** SUPPLIED MATERIAL follows **

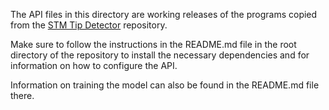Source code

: The API files in this directory are working releases of the programs copied from the [STM Tip Detector](https://github.com/Superamaja/stm-tip-detector) repository.

Make sure to follow the instructions in the README.md file in the root directory of the repository to install the necessary dependencies and for information on how to configure the API.

Information on training the model can also be found in the README.md file there.
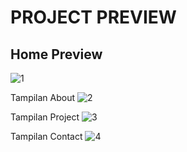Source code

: # PROJECT PREVIEW
                                          
## Home Preview
![1](https://user-images.githubusercontent.com/92833376/213973065-beec6589-b947-4eb3-8d65-ccd76480111d.png)

Tampilan About
![2](https://user-images.githubusercontent.com/92833376/213973068-3ad1decc-7e29-47f9-a15c-8269fe2159f6.png)

Tampilan Project
![3](https://user-images.githubusercontent.com/92833376/213973072-b270fa29-c4e2-4e4f-ba17-64cf34a435ea.png)

Tampilan Contact
![4](https://user-images.githubusercontent.com/92833376/213973075-e3c86a49-9026-4877-af43-4648c5607287.png)
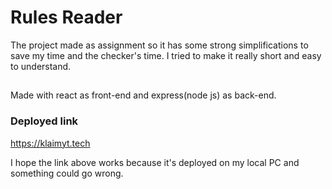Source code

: # Rules Reader
The project made as assignment so it has some strong simplifications to save my time and the checker's time. I tried to make it really short and easy to understand.
##
Made with react as front-end and express(node js) as back-end.

### Deployed link
https://klaimyt.tech

I hope the link above works because it's deployed on my local PC and something could go wrong.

** End of SUPPLIED MATERIAL **

In the reply, each line of the data must appear exactly as written, and no picture may appear.

RESPONSE TO THE TASK
Source code

: The API files in this directory are working releases of the programs copied from the [STM Tip Detector](https://github.com/Superamaja/stm-tip-detector) repository.

Make sure to follow the instructions in the README.md file in the root directory of the repository to install the necessary dependencies and for information on how to configure the API.

Information on training the model can also be found in the README.md file there.
Source code

: # PROJECT PREVIEW
                                          
## Home Preview
![1](https://user-images.githubusercontent.com/92833376/213973065-beec6589-b947-4eb3-8d65-ccd76480111d.png)

Tampilan About
![2](https://user-images.githubusercontent.com/92833376/213973068-3ad1decc-7e29-47f9-a15c-8269fe2159f6.png)

Tampilan Project
![3](https://user-images.githubusercontent.com/92833376/213973072-b270fa29-c4e2-4e4f-ba17-64cf34a435ea.png)

Tampilan Contact
![4](https://user-images.githubusercontent.com/92833376/213973075-e3c86a49-9026-4877-af43-4648c5607287.png)
Source code

: # Rules Reader
The project made as assignment so it has some strong simplifications to save my time and the checker's time. I tried to make it really short and easy to understand.
##
Made with react as front-end and express(node js) as back-end.

### Deployed link
https://klaimyt.tech

I hope the link above works because it's deployed on my local PC and something could go wrong.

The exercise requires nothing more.